What you should do: Repeat the material below line for line with no changes, and omit the pictures from your answer.

=== Data for processing ===

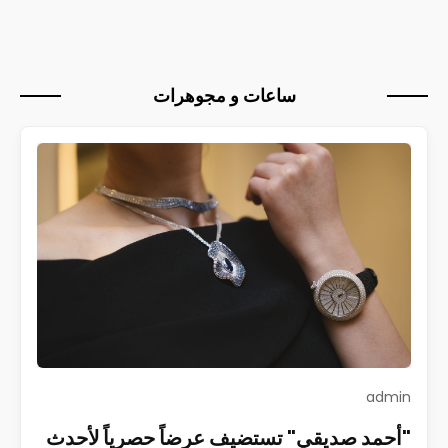
ساعات و مجوهرات
admin
"أحمد صديقي" تستضيف عرضاً حصرياً لأحدث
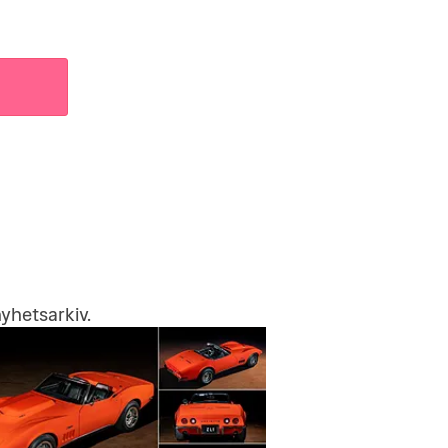
yhetsarkiv
.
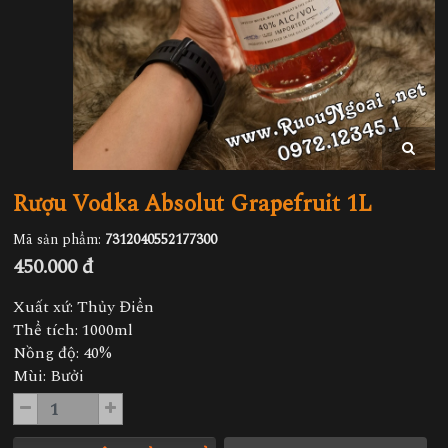
Rượu Vodka Absolut Grapefruit 1L
Mã sản phẩm:
7312040552177300
450.000 đ
Xuất xứ: Thủy Điển
Thể tích: 1000ml
Nồng độ: 40%
Mùi: Bưởi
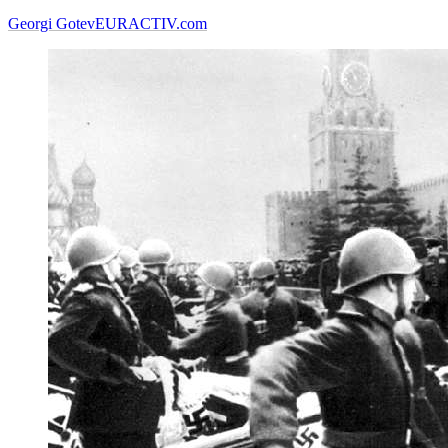
Georgi Gotev
EURACTIV.com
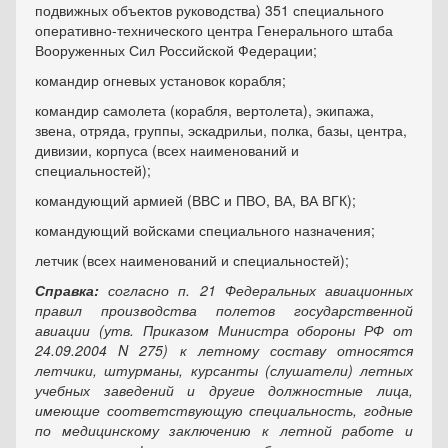
подвижных объектов руководства) 351 специального
оперативно-технического центра Генерального штаба
Вооруженных Сил Российской Федерации;
командир огневых установок корабля;
командир самолета (корабля, вертолета), экипажа,
звена, отряда, группы, эскадрильи, полка, базы, центра,
дивизии, корпуса (всех наименований и
специальностей);
командующий армией (ВВС и ПВО, ВА, ВА ВГК);
командующий войсками специального назначения;
летчик (всех наименований и специальностей);
Справка:
согласно п. 21 Федеральных авиационных
правил производства полетов государственной
авиации (утв. Приказом Министра обороны РФ от
24.09.2004 N 275) к летному составу относятся
летчики, штурманы, курсанты (слушатели) летных
учебных заведений и другие должностные лица,
имеющие соответствующую специальность, годные
по медицинскому заключению к летной работе и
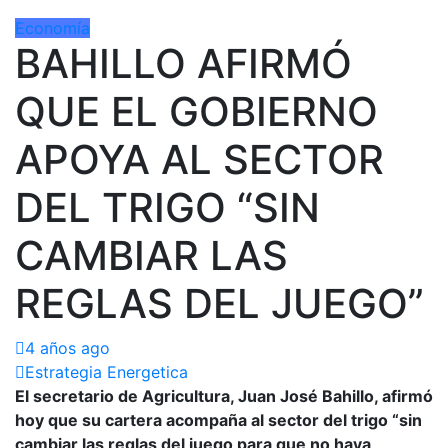
Economía
BAHILLO AFIRMÓ
QUE EL GOBIERNO
APOYA AL SECTOR
DEL TRIGO “SIN
CAMBIAR LAS
REGLAS DEL JUEGO”
4 años ago
Estrategia Energetica
El secretario de Agricultura, Juan José Bahillo, afirmó
hoy que su cartera acompaña al sector del trigo “sin
cambiar las reglas del juego para que no haya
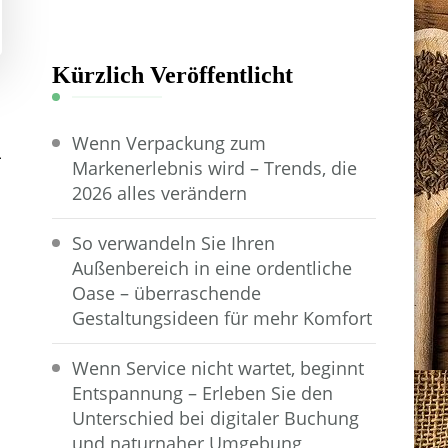
Kürzlich Veröffentlicht
d
Wenn Verpackung zum
Markenerlebnis wird – Trends, die
2026 alles verändern
So verwandeln Sie Ihren
Außenbereich in eine ordentliche
Oase – überraschende
Gestaltungsideen für mehr Komfort
Wenn Service nicht wartet, beginnt
Entspannung – Erleben Sie den
Unterschied bei digitaler Buchung
und naturnaher Umgebung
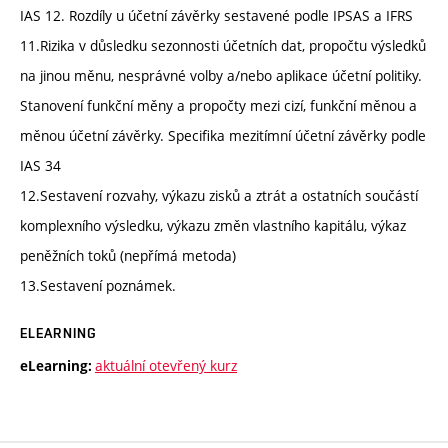
IAS 12. Rozdíly u účetní závěrky sestavené podle IPSAS a IFRS
11.Rizika v důsledku sezonnosti účetních dat, propočtu výsledků
na jinou měnu, nesprávné volby a/nebo aplikace účetní politiky.
Stanovení funkční měny a propočty mezi cizí, funkční měnou a
měnou účetní závěrky. Specifika mezitímní účetní závěrky podle
IAS 34
12.Sestavení rozvahy, výkazu zisků a ztrát a ostatních součástí
komplexního výsledku, výkazu změn vlastního kapitálu, výkaz
peněžních toků (nepřímá metoda)
13.Sestavení poznámek.
ELEARNING
aktuální otevřený kurz
eLearning:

===

Task response:
ساعات و مجوهرات
admin
"أحمد صديقي" تستضيف عرضاً حصرياً لأحدث
yhetsarkiv
.
Rượu Vodka Absolut Grapefruit 1L
Mã sản phẩm:
7312040552177300
450.000 đ
Xuất xứ: Thủy Điển
Thể tích: 1000ml
Nồng độ: 40%
Mùi: Bưởi
Georgi Gotev
EURACTIV.com
подвижных объектов руководства) 351 специального
оперативно-технического центра Генерального штаба
Вооруженных Сил Российской Федерации;
командир огневых установок корабля;
командир самолета (корабля, вертолета), экипажа,
звена, отряда, группы, эскадрильи, полка, базы, центра,
дивизии, корпуса (всех наименований и
специальностей);
командующий армией (ВВС и ПВО, ВА, ВА ВГК);
командующий войсками специального назначения;
летчик (всех наименований и специальностей);
Справка:
согласно п. 21 Федеральных авиационных
правил производства полетов государственной
авиации (утв. Приказом Министра обороны РФ от
24.09.2004 N 275) к летному составу относятся
летчики, штурманы, курсанты (слушатели) летных
учебных заведений и другие должностные лица,
имеющие соответствующую специальность, годные
по медицинскому заключению к летной работе и
Economía
BAHILLO AFIRMÓ
QUE EL GOBIERNO
APOYA AL SECTOR
DEL TRIGO “SIN
CAMBIAR LAS
REGLAS DEL JUEGO”
4 años ago
Estrategia Energetica
El secretario de Agricultura, Juan José Bahillo, afirmó
hoy que su cartera acompaña al sector del trigo “sin
cambiar las reglas del juego para que no haya
Kürzlich Veröffentlicht
d
Wenn Verpackung zum
Markenerlebnis wird – Trends, die
2026 alles verändern
So verwandeln Sie Ihren
Außenbereich in eine ordentliche
Oase – überraschende
Gestaltungsideen für mehr Komfort
Wenn Service nicht wartet, beginnt
Entspannung – Erleben Sie den
Unterschied bei digitaler Buchung
und naturnaher Umgebung
IAS 12. Rozdíly u účetní závěrky sestavené podle IPSAS a IFRS
11.Rizika v důsledku sezonnosti účetních dat, propočtu výsledků
na jinou měnu, nesprávné volby a/nebo aplikace účetní politiky.
Stanovení funkční měny a propočty mezi cizí, funkční měnou a
měnou účetní závěrky. Specifika mezitímní účetní závěrky podle
IAS 34
12.Sestavení rozvahy, výkazu zisků a ztrát a ostatních součástí
komplexního výsledku, výkazu změn vlastního kapitálu, výkaz
peněžních toků (nepřímá metoda)
13.Sestavení poznámek.
ELEARNING
aktuální otevřený kurz
eLearning:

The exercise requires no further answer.